-- Aim of the exercise --
In the material below, print every line exactly and omit the pictures.

-- Source data --
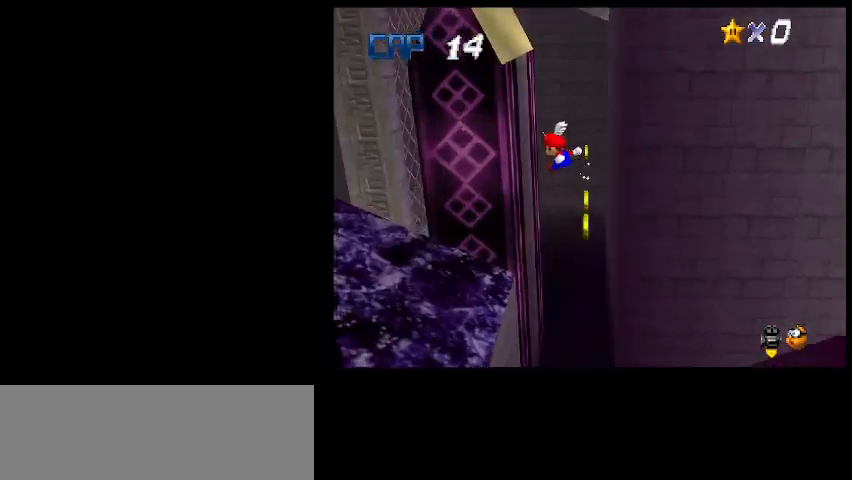
{"keys": ["c", "left", "right", "up", "z"], "events": [[133, "right", "down"], [467, "left", "down"]]}
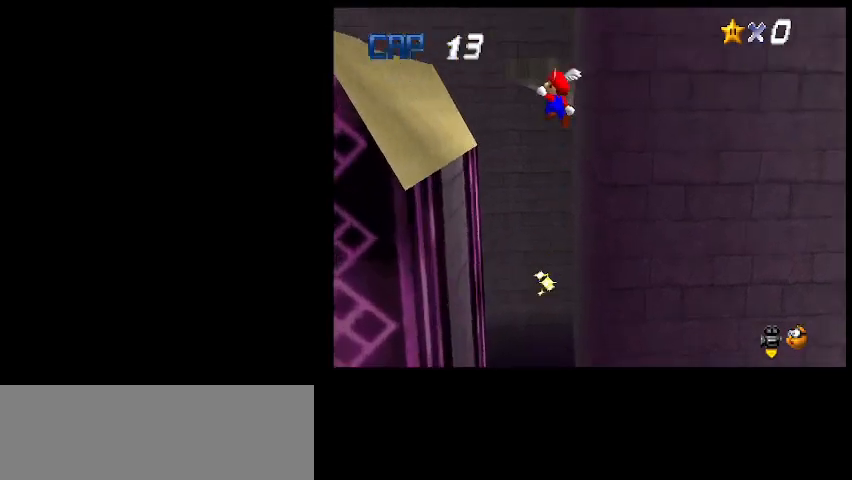
{"keys": ["c", "right", "z"], "events": [[67, "right", "up"], [67, "up", "up"], [400, "left", "up"], [500, "right", "down"]]}
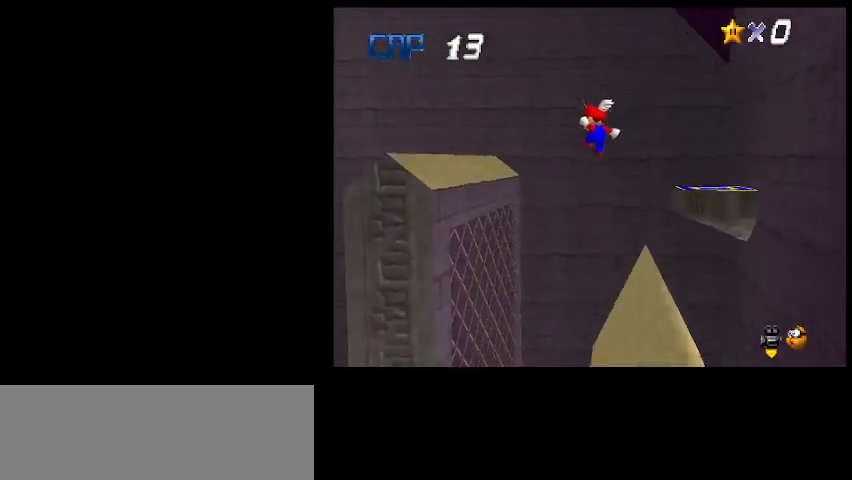
{"keys": ["c", "left", "z"], "events": [[200, "left", "down"], [200, "right", "up"]]}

-- Finished exercise --
{"keys": ["c", "left", "right", "up", "z"], "events": [[133, "right", "down"], [467, "left", "down"]]}
{"keys": ["c", "right", "z"], "events": [[67, "right", "up"], [67, "up", "up"], [400, "left", "up"], [500, "right", "down"]]}
{"keys": ["c", "left", "z"], "events": [[200, "left", "down"], [200, "right", "up"]]}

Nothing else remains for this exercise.